Privacy Solutions

Readiness Assessment Servicess

International, federal, and state data privacy laws along with the emergence of privacy focused control frameworks have created a complex web of compliance requirements for organizations to consider within their data privacy programs.

Our readiness assessments services can help you evaluate your data privacy maturity, identify gaps to pertinent compliance initiatives, and communicate industry best practices. Our attestation reports can serve as a tool to demonstrate your data privacy posture to current or potential clients, investors, regulatory bodies, and other stakeholders.

General Data Protection Regulation (GDPR)

The GDPR is a robust data privacy and security regulation established by the European Union (EU) to protect the personal information of EU citizens. The GDPR applies to organizations based in the EU who process personal information and organizations worldwide who offer goods and services to EU citizens or monitor the behavior of EU citizens. The implications of GDPR therefore apply to most major entities and can be accompanied by hefty penalties if not compliant.

HIPAA Privacy Rule

The HIPAA Privacy Rule sets federal standards for the protection against misuse of personal health information. HIPAA privacy provisions are applicable to covered entities (health plans, healthcare clearing houses, and health care providers) and can be subject to audits by the Office of Civil Rights.

California Consumer Privacy Act (CCPA) / California Privacy Rights Act (CPRA)

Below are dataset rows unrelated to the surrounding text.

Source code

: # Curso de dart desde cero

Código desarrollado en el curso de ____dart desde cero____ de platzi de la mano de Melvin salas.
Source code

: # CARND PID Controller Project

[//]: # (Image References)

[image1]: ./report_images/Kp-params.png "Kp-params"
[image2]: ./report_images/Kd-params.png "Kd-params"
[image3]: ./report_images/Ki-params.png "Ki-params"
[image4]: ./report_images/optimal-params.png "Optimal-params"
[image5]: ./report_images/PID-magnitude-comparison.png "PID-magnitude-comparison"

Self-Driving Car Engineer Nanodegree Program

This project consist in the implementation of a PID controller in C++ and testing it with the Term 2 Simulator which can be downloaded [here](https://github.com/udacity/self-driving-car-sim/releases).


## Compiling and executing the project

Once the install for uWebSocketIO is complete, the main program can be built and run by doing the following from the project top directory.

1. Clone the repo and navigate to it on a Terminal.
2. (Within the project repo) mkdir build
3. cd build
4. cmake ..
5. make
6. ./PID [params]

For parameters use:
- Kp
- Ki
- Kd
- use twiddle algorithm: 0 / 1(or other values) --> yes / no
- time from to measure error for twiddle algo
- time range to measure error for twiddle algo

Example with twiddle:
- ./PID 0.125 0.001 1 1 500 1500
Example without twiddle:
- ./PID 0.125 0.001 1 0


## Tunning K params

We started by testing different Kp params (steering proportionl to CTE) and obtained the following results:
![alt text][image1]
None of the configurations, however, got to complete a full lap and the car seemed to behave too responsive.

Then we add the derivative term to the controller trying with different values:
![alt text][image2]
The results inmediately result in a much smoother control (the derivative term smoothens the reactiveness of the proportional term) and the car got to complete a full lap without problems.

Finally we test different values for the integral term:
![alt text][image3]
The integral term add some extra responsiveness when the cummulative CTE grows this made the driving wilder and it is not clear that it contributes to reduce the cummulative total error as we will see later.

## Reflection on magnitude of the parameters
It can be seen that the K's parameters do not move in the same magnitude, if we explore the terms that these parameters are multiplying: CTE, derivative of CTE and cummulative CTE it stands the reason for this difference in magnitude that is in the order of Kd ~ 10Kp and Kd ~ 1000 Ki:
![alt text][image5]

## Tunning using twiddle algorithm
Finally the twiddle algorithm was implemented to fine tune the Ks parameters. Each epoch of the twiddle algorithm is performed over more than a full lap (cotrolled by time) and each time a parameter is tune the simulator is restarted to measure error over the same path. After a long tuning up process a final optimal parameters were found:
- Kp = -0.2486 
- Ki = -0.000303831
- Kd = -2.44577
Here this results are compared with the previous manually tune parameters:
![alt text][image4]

The CCPA and the additional provisions enacted by the CPRA serve as the first encompassing (industry agnostic) privacy regulation in the United States and were enacted by the California legislature to provide rights and consumer protections regarding the personal information of California residents. Similar to the GDPR, the CCPA has broad implications and potentially hefty fines and penalties. The CCPA applies to any organization that conducts business in California and satisfies at least one of the following criteria:

  1. Has annual gross revenues in excess of $25 million.
  2. Buys, receives or sells the personal information of 50,000 or more consumers or households.
  3. Earns more than half of its annual revenue from selling consumers’ personal information.
NIST Privacy Framework
The Privacy Framework established by NIST is intended to help organizations identify and manage privacy risks associated with their products or services. The Privacy Framework is modeled after NIST’s Cybersecurity Framework (CSF) however, it extends the scope to account for privacy risks arising from data processing that may be unrelated to cybersecurity incidents. An assessment against the Privacy Framework would benefit organizations looking to improve their existing data privacy program as well as those looking for flexible guidance to serve as the foundation for a new privacy program.
SOC 2 with Privacy
A SOC 2 examination that includes the Privacy Category is a great way to demonstrate your organization’s information privacy posture. The privacy criteria within the SOC 2 are founded in Generally Accepted Privacy Principles (GAPP) developed by the American Institute of Certified Public Accountants (AICPA) and Canadian Institute of Chartered Accountants (CICA) to serve as a global framework for an effective privacy program. A SOC 2 incorporating the Privacy Category is one of the most well-accepted forms of providing assurance over an organization’s information privacy controls.